La conversación quedó interrumpida al oír los pasos del sirviente, que avanzó hacia el salón donde se encontraban las viudas portando una bandeja de plata en la que reposaba la botella de vino y cuatro copas. La depositó en la mesa y pidió permiso para descorcharla.
—Adelante— dijo Imelda.
El uniforme del camarero tenía un pequeño delantal del que extrajo un sofisticado sacacorchos. Abrió la botella y enseguida, con su mano enguantada, ofreció el corcho a Imelda.
—¿Tiene su aprobación, señora?
—Sí, puedes servirlo. Así se airea. No hará falta decantarlo.
El tinto oscuro borboteó, deslizando su lágrima densa por el fino cristal de Murano, abriendo su perfume intenso, cuajando sus ecuaciones mágicas para acertar su sabor inolvidable.
—¿Desean algo más?
—No, gracias. Puedes retirarte.
El olor del vino inundó la habitación. A través de las enormes cristaleras del ático podía admirarse la inmensidad arbolada de Central Park. El sol, descascarillado, perezoso, se dejaba caer ensombreciendo el skyline, altivo mar de rascacielos que comenzaban a encajar sus piezas luminosas, pequeñas ventanas de un rompecabezas siempre imposible.
–¿Estás viva, Catalina?
—Mucho, Danilo.
—Tengo mis dudas.
—Pues no dudes, que Catalina solo hay una.
Y los dos rieron, cómplices, estremecidas sus mutuas soledades. Porque por fin se hundió en sus carnes y fue como entrar en casa, hogar del alivio.
Ese hundimiento blando, como flotar en aguas cálidas, sus carnes. Y Danilo Porter se sintió como en casa, de veras, como en casa en brazos de aquella mujer madura y amplia, acogedora como un salón con chimenea en pleno invierno, cuando afuera no escampa, sino que arrecia el temporal. Catalina confortable, inexplicable y repentinamente cómoda, mullida, como su cama de toda la vida o como su sillón preferido a la hora de sentarse a leer. Algo así sintió al hundirse en Catalina, una especie de sabia y antigua comodidad. Nada que ver con las varias mujeres con las que se había acostado después de su último divorcio. Puro sexo incómodo, mecánico, una tensión que incluso a veces le impedía correrse del todo. Nada que ver con esas cópulas sin recoveco terso y sorpresa, esa gimnasia sudorosa cuyo placer a menudo no duraba ni las gotas del orgasmo.

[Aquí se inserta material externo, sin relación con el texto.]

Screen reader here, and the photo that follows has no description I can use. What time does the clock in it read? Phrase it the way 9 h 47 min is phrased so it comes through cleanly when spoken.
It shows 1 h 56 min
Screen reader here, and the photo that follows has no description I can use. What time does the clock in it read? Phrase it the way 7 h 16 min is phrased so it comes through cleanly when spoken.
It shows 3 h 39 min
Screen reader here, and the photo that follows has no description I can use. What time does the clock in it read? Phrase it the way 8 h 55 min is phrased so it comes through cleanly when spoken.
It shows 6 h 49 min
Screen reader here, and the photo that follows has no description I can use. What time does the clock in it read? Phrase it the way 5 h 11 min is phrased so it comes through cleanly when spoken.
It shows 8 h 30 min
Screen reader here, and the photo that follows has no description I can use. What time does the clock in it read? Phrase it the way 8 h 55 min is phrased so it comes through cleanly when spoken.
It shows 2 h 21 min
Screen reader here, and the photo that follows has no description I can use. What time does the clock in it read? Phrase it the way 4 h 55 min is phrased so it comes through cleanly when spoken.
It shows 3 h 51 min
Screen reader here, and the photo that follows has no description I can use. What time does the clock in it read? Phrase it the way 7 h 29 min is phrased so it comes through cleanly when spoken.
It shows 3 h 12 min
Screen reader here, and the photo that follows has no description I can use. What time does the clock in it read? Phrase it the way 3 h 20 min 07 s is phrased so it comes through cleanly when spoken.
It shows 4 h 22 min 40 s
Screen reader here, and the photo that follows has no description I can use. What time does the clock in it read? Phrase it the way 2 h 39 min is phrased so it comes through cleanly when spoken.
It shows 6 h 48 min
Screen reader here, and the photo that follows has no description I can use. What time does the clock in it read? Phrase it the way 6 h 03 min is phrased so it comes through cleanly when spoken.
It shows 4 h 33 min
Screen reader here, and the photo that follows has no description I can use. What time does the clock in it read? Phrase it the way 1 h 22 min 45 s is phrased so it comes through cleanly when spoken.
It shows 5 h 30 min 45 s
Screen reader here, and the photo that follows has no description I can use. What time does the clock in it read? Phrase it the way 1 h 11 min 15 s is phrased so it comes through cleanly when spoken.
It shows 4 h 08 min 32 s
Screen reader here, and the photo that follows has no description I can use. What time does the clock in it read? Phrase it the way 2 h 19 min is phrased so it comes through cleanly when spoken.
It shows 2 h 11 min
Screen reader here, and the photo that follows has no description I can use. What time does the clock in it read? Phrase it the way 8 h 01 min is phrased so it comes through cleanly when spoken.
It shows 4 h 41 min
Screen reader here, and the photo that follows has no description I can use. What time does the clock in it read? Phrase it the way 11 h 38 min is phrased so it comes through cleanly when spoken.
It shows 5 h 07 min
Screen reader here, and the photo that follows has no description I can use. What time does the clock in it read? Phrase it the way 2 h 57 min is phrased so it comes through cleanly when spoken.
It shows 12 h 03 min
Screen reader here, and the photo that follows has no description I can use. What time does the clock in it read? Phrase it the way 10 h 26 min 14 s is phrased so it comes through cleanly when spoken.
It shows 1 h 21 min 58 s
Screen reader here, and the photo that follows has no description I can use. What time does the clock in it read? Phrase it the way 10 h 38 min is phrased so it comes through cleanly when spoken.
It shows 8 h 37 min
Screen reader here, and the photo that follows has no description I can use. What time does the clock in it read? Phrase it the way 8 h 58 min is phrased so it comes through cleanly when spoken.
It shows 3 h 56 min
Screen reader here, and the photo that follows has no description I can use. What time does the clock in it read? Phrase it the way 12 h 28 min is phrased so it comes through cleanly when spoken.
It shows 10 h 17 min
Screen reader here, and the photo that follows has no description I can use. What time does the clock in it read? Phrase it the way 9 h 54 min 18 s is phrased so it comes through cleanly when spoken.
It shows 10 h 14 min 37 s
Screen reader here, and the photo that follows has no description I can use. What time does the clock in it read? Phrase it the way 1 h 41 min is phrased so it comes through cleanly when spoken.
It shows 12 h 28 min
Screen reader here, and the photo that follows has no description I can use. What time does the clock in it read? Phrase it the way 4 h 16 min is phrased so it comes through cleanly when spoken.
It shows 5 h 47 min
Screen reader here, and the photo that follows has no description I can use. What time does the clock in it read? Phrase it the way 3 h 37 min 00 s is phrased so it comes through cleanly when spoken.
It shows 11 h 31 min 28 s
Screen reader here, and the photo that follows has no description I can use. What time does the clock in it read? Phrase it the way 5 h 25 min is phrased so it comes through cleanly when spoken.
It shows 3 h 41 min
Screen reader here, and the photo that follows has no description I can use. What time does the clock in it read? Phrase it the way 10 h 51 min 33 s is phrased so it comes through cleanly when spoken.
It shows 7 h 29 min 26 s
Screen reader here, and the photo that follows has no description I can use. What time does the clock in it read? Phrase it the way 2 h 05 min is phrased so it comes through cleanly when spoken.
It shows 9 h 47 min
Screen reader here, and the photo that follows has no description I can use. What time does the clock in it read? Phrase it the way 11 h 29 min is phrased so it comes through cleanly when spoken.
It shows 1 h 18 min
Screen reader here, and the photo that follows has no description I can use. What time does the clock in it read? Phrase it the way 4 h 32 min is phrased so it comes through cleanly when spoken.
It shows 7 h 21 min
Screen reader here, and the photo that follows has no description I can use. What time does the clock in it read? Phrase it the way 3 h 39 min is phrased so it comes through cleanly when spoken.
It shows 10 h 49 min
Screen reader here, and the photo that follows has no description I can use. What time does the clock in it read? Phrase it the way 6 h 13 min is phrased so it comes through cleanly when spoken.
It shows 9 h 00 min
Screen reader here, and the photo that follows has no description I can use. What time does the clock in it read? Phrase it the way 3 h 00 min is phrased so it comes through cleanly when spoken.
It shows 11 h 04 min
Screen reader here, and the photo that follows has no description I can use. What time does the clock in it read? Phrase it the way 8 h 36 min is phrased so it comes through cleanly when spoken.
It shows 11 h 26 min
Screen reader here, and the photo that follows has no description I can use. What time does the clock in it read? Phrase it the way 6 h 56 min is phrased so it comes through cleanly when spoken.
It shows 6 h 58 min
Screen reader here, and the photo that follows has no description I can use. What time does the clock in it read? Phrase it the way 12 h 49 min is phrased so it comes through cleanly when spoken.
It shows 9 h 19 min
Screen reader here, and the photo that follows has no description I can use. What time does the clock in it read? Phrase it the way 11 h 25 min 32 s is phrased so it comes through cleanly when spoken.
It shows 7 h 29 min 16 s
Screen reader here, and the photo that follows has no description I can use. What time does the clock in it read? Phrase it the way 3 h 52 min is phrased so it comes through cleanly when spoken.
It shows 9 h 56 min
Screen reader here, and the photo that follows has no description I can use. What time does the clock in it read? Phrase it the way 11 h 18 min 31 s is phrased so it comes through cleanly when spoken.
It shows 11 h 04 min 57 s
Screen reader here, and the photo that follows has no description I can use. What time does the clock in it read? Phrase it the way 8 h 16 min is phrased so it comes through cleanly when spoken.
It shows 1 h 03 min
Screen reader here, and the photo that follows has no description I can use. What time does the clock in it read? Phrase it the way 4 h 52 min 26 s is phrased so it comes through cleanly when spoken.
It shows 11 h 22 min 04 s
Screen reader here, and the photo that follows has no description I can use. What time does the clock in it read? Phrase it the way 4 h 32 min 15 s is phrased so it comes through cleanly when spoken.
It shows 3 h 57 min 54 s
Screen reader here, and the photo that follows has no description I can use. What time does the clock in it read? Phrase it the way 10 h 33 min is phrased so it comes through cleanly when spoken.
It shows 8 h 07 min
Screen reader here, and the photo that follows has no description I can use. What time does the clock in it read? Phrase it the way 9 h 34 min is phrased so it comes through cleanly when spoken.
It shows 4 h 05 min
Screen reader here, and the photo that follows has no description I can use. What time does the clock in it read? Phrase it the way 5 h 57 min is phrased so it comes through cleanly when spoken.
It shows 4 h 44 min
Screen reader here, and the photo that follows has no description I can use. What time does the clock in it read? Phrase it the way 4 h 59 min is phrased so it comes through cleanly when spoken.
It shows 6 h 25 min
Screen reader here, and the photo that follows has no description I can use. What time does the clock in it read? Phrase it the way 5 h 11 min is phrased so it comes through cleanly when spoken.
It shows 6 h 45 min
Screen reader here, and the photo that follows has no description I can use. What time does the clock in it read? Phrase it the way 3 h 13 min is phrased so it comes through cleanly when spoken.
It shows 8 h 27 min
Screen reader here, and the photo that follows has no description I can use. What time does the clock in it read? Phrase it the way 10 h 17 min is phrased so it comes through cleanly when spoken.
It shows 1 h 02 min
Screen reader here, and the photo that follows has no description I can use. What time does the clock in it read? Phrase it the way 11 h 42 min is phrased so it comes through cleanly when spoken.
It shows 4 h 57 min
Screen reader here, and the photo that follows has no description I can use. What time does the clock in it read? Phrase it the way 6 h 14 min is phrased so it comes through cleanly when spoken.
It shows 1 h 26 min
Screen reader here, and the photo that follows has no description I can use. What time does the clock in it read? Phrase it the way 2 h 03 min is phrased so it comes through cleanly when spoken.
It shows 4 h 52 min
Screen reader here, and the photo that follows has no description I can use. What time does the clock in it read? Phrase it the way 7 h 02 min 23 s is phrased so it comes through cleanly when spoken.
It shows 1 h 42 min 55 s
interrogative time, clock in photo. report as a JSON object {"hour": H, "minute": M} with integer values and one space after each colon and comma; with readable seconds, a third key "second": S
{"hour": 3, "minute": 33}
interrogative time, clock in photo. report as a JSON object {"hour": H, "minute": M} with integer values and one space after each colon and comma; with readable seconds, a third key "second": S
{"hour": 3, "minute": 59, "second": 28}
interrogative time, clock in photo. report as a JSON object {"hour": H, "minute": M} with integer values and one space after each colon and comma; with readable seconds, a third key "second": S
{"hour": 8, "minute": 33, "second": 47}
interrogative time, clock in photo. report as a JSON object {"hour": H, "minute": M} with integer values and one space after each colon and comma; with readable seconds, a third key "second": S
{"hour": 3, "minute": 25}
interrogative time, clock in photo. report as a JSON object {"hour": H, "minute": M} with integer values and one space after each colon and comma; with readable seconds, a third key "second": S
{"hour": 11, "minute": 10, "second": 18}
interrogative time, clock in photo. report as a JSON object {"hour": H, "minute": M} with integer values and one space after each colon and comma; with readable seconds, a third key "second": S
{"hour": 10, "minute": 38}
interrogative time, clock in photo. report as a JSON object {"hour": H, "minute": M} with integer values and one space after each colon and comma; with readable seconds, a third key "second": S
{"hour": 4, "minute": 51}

Hundimiento placentero, y fácil, aunque fuera la primera vez que Catalina Prieto y Danilo Porter unían sus cuerpos en el forcejeo del amor. Un fornicio agradable y repleto de matices y hermosuras solo sexuales, de pieles que se gustan, química facilísima de los sentidos. De los besos primeros en la boca al desnudamiento y al hundirse pletórico en ella, toda amplia sobre las sábanas blancas y frescas, mediaron minutos, unos pocos minutos, como si Catalina lo hubiera estado esperando.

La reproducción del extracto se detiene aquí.